Pada tahap kedua yaitu proses transformasi pengetahuan dan kecakapan-ketrampilan dapat berlangsung baik, penuh semangat dan berjalan efektif, jika tahap pertama telah terkondisi. Masyarakat akan menjalani proses belajar tentang pengetahuan dan kecakapan-ketrampilan yang memiliki relevansi dengan apa yang menjadi tuntutan kebutuhan tersebut. Keadaan ini akan menstimulasi terjadinya keterbukaan wawasan dan menguasai kecakapan-ketrampilan dasar yang mereka butuhkan. Pada tahap ini masyarakat hanya dapat memberikan peran partisipasi pada tingkat yang rendah, yaitu sekedar menjadi pengikut atau obyek pembangunan saja, belum mampu menjadi subyek dalam pembangunan.
Tahap ketiga merupakan tahap pengayaan atau peningkatan intelektualitas dan kecakapan-ketrampilan yang diperlukan, supaya mereka dapat membentuk kemampuan kemandirian. Kemandirian tersebut akan ditandai oleh kemampuan masyarakat di dalam membentuk inisiatif, melahirkan kreasi-kreasi, dan melakukan inovasi-inovasi di dalam lingkungannya. Apabila masyarakat telah mencapai tahap ketiga ini maka masyarakat dapat secara mandiri melakukan pembangunan. Pemerintah tinggal menjadi fasilitator saja.
Oakley dan Marsden (dalam Prijono dan Pranarka, 1996:56-57) menyebutkan ada dua kecenderungan dalam proses pemberdayaan. Pertama, kecenderungan primer, yaitu proses pemberdayaan yang menekankan pada proses memberikan atau mengalihkan sebagian kekuasaan, kekuatan, atau kemampuan kepada masyarakat agar individu dapat menjadi lebih berdaya. Proses ini dapat dilengkapi dengan upaya membangun aset material untuk mendukung pembangunan kemandirian mereka melalui organisasi. Kedua, kecenderungan sekunder, yaitu penekanan pada proses menstimulasi, mendorong atau memotivasi individu agar mempunyai kemampuan atau keberdayaan untuk menentukan apa yang menjadi pilihan hidupnya melalui proses dialog. 

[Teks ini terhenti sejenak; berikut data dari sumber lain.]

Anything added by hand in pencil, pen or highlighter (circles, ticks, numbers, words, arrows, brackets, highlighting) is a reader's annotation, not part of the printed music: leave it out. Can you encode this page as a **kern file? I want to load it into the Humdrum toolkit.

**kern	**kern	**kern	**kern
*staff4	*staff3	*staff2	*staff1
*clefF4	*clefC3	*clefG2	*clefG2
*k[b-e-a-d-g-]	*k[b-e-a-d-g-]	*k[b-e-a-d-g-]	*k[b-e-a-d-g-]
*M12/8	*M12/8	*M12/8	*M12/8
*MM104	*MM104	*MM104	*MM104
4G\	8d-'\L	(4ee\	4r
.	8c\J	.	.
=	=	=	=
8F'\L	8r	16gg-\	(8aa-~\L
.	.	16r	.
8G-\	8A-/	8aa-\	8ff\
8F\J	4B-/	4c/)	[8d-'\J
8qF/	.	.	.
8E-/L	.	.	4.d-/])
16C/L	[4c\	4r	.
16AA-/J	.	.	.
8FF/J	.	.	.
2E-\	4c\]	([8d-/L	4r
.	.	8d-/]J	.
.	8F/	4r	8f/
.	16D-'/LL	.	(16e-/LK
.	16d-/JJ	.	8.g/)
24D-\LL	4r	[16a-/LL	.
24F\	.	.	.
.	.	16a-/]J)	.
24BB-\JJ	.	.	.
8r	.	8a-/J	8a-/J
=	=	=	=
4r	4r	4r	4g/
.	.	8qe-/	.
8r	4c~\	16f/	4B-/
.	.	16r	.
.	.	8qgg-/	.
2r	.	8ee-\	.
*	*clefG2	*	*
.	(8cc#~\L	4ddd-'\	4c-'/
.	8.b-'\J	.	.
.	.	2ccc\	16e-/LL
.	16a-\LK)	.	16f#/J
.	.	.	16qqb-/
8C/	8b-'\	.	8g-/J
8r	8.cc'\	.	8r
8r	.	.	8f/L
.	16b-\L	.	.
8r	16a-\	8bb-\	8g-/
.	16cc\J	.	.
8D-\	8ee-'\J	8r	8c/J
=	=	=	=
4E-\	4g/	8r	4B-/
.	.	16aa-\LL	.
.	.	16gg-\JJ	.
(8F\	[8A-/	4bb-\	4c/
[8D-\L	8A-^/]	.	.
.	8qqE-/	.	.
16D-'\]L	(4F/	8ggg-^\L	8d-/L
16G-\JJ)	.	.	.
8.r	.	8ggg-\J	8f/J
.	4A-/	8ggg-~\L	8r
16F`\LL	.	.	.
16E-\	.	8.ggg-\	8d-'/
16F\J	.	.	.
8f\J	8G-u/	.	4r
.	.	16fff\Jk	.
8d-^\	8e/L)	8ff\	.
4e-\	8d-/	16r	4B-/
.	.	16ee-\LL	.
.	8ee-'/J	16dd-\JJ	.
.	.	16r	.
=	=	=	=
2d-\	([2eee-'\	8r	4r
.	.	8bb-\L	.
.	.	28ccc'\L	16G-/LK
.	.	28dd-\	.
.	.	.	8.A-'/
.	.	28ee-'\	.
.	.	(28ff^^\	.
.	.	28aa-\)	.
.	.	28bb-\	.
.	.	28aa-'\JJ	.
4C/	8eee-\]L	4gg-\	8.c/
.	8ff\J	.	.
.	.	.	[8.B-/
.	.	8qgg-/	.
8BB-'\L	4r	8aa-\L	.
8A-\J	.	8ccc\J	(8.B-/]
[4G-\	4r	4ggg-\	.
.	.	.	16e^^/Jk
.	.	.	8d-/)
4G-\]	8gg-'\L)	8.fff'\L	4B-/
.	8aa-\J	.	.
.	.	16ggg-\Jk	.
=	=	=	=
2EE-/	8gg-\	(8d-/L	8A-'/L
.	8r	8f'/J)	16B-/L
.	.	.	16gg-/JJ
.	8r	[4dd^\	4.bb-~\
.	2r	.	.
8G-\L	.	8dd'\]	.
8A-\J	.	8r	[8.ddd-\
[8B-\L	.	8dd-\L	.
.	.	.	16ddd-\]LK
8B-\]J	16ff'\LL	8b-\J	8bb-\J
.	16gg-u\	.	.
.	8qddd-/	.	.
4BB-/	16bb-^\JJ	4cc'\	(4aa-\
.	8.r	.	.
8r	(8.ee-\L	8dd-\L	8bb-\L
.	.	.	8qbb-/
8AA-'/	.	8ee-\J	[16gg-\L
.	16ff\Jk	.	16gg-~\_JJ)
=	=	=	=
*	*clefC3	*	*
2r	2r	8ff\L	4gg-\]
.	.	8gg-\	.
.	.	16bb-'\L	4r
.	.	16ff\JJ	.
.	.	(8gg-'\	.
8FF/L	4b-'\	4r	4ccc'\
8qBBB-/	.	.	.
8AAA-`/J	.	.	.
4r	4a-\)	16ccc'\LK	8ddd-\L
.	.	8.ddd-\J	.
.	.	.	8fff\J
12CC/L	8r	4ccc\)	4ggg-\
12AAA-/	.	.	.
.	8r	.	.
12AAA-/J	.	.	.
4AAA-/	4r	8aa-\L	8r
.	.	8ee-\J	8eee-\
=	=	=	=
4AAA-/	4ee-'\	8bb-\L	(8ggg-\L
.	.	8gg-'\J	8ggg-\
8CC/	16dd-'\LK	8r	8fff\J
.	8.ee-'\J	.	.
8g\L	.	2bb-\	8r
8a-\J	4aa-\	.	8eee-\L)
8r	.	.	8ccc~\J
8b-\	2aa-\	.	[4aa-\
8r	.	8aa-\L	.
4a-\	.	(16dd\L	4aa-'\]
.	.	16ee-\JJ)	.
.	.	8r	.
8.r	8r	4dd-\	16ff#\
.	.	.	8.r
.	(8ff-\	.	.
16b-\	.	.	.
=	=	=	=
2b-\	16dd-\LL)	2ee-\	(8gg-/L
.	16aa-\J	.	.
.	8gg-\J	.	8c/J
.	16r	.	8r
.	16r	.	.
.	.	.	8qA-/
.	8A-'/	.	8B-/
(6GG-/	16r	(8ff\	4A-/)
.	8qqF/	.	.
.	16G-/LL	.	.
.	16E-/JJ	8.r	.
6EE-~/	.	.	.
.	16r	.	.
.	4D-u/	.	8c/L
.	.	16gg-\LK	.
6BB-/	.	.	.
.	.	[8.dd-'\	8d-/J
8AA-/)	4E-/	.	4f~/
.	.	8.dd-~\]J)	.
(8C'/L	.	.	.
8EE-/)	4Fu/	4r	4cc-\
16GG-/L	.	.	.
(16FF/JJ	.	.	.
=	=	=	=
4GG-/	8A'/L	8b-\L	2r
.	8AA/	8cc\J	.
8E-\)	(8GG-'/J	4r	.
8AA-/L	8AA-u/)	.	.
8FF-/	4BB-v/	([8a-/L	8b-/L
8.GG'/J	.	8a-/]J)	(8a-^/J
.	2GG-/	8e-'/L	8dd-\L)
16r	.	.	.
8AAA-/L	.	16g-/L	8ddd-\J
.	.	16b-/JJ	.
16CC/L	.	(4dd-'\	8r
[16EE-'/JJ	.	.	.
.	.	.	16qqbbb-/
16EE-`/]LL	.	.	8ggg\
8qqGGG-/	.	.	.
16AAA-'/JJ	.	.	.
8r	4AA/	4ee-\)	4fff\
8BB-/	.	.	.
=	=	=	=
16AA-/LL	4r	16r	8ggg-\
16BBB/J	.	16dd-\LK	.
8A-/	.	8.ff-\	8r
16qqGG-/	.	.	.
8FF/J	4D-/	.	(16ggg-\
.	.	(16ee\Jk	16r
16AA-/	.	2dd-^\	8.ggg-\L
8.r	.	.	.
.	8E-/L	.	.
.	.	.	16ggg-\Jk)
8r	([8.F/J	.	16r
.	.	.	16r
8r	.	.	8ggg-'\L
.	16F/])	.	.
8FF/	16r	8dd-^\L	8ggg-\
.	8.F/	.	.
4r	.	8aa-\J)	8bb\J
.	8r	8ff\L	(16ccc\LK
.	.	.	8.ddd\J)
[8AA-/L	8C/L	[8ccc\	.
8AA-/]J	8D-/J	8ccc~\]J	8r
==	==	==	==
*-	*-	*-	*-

Dari beberapa pendapat di atas dapat disimpulkan bahwa pemberdayaan merupakan upaya untuk membangun daya, dengan cara mendorong, memotivasi dan membangkitkan kesadaran akan potensi yang dimiliki serta berupaya untuk mengembangkan dan tidak terjebak dalam ketergantungan (charity) yang mengantarkan pada proses kemandirian. Proses pemberdayaan masyarakat berlangsung secara bertahap melalui tiga tahapan yaitu tahap penyadaran, tahap transformasi kemampuan dan tahap peningkatan kemampuan intelektualitas.